…Like Clockwork


Un album de sorti en chez .

9

6 ans après l'inégal "Era Vulgaris", Queens of the Stone Age est enfin revenu cet été avec l'ironiquement nommé "Like Clockwork" : pas l'album que les fans attendaient, et c'est tant mieux.

Déjà 21 ans que Josh Homme a sorti son premier grand album, « Blues for the Red Sun », à l’époque avec Kyuss, et on aurait pu douter de sa capacité à continuer à évoluer après un décevant « Era Vulgaris » et un « Them Crooked Vultures » qui jouait plus sur les acquis de ses mythiques membres que sur une quelconque volonté de nouveauté. Mais en musique comme ailleurs, un imprévu peut tout bouleverser, pour Josh ce sera « mourir » quelques instants sur une table d’opération, ce qui le conduira à la dépression puis à la rédemption à travers les chansons de cet album.

On parle uniquement de Josh Homme depuis le début de cette chronique car malgré la pléthore de guests et la géométrie variable du groupe le long de ces morceaux, jamais Queens of the Stone Age n’aura autant sonné comme le projet d’un seul homme, songwriter tiraillé entre son talent pour les riffs les plus fulgurants et une aspiration mélodique pop. C’est souvent cette seconde envie qui prendra le pas, conduisant à l’album le plus lent du groupe, une lenteur ici souvent mélancolique et noire, loin de la lenteur plus puissante et lancinante des épopées désertiques de Kyuss ou du morceau A Song for the Deaf. The Vampyre of Time and Memory ainsi que la chanson titre sont ainsi parmi les plus belles ballades de l’année, et entendre chanter avec tant de résignation « I’m Alive… Hooray… » aura brisé plus d’un cœur.

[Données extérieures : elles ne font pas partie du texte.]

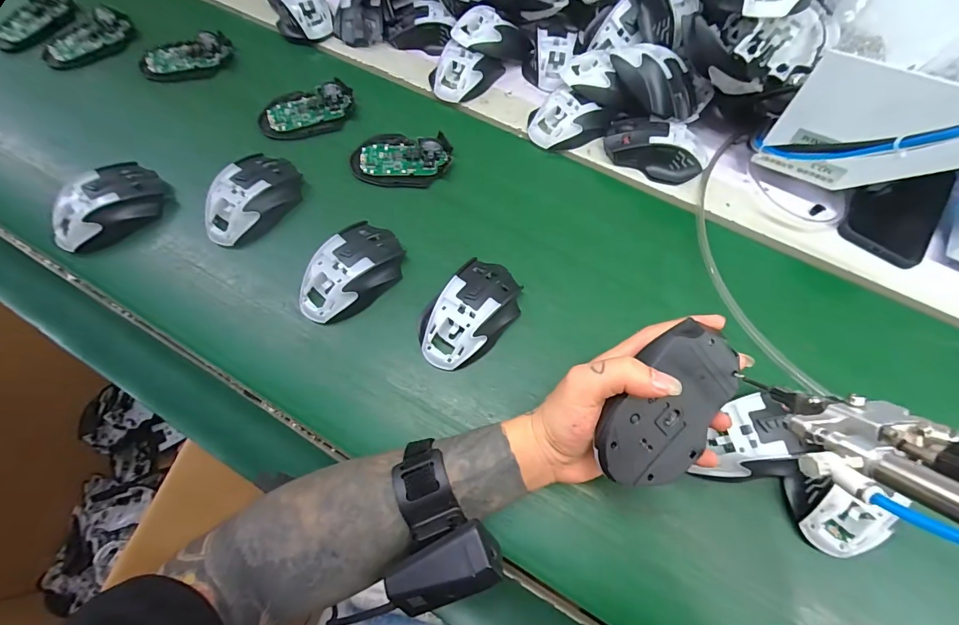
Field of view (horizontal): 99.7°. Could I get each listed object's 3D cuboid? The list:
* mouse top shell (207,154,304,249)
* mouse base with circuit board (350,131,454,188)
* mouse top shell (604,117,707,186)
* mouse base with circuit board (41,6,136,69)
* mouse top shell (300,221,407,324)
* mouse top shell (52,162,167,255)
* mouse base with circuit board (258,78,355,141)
[{"bbox_3d":[-0.249,-0.126,0.441,0.071,0.035,0.118,31,70,12],"label":"mouse top shell"},{"bbox_3d":[-0.091,-0.181,0.465,0.112,0.020,0.069,4,67,1],"label":"mouse base with circuit board"},{"bbox_3d":[0.199,-0.187,0.457,0.110,0.039,0.055,23,68,9],"label":"mouse top shell"},{"bbox_3d":[-0.529,-0.371,0.546,0.049,0.021,0.116,39,73,15],"label":"mouse base with circuit board"},{"bbox_3d":[-0.128,-0.041,0.405,0.069,0.035,0.113,29,69,11],"label":"mouse top shell"},{"bbox_3d":[-0.400,-0.116,0.434,0.075,0.035,0.115,25,70,10],"label":"mouse top shell"},{"bbox_3d":[-0.210,-0.247,0.492,0.114,0.025,0.065,-22,69,-10],"label":"mouse base with circuit board"}]

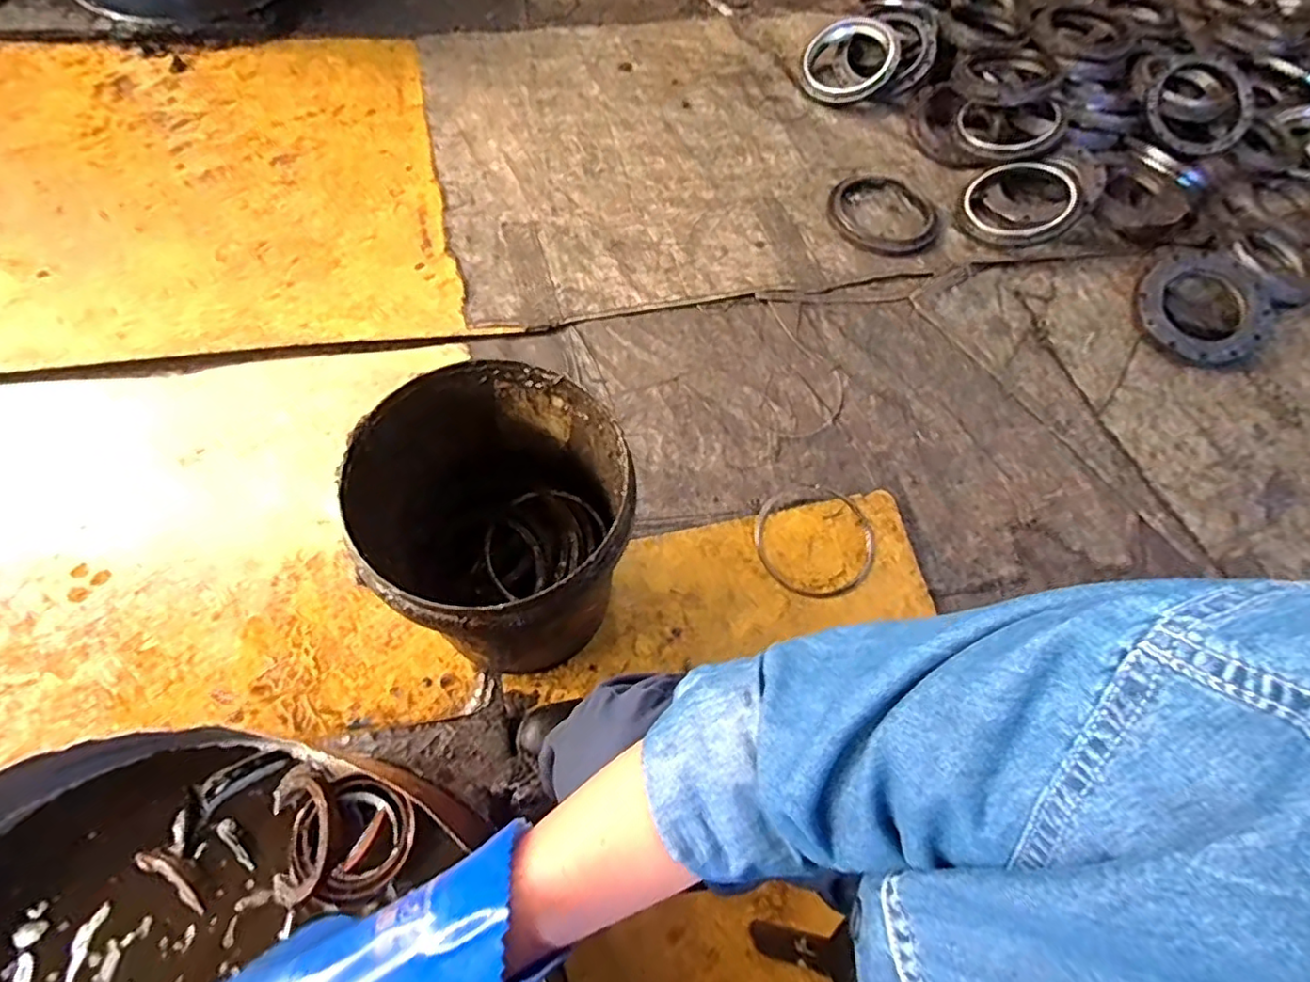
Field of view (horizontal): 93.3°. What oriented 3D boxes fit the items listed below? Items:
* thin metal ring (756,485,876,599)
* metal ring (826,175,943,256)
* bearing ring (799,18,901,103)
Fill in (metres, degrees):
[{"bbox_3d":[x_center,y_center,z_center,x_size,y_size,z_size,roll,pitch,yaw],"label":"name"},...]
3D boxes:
[{"bbox_3d":[0.240,0.073,0.932,0.172,0.015,0.181,1,68,-1],"label":"thin metal ring"},{"bbox_3d":[0.437,-0.534,1.178,0.173,0.018,0.205,-37,74,-15],"label":"metal ring"},{"bbox_3d":[0.402,-0.893,1.287,0.193,0.028,0.157,-7,91,19],"label":"bearing ring"}]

Plus aventureuse, l’étonnante Kalopsia alterne entre croisière tendre et un refrain torturé, sur lequel les oreilles attentives reconnaîtront les hurlements de Trent Reznor. Les guests d’ailleus sont donc dans l’ensemble mis au second plan, à l’exception de l’orgie musicale Fairweather Friends où chacun semble libre de se lâcher, en particulier au piano un phénoménal Elton John qui se serait invité sur l’album en déclarant par téléphone qu’il « serait temps qu’ils jouent enfin avec une vraie queen ». Second morceau le plus court de l’album, il sera interrompu sans ménagement par Josh Homme avant l’apothéose espérée. Les seuls à avoir le droit de s’exprimer régulièrement seront les batteurs, que ce soit un Joey Castillo sur le départ martyrisant ses fûts sur Kalopsia, ou un Dave Grohl au top de sa forme sur le final d’I Appear Missing, moment le plus musicalement et thématiquement représentatif de l’album, ou sur le plus classiquement Queens of the Stone Age, My God is The Sun qui n’aurait pas dépareillé sur « Songs for the Deaf ».

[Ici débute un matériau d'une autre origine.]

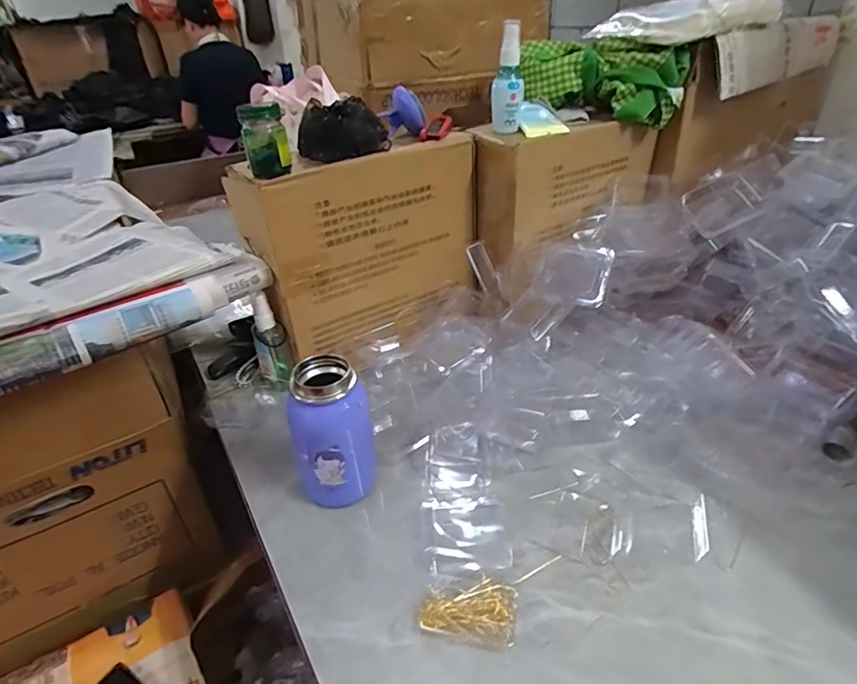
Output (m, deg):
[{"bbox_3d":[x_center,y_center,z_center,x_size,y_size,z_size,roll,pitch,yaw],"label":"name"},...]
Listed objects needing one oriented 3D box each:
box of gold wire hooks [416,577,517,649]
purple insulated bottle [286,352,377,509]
[{"bbox_3d":[0.032,0.209,0.395,0.072,0.015,0.043,7,34,12],"label":"box of gold wire hooks"},{"bbox_3d":[-0.091,0.088,0.473,0.075,0.138,0.063,-8,34,-11],"label":"purple insulated bottle"}]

Ni l’album que les fans espéraient, ni celui auquel on s’attendait, « Like Clockwork » réussit en ralentissant la cadence et, comme tous les meilleurs albums de Josh Homme, en imposant un fil rouge et un univers cohérents. L’album aura amené pour la première fois le grand roux à la première place des charts américains, un succès bien mérité pour l’une des plus grandes figures du rock au sens le plus classique du terme de ces 20 dernières années.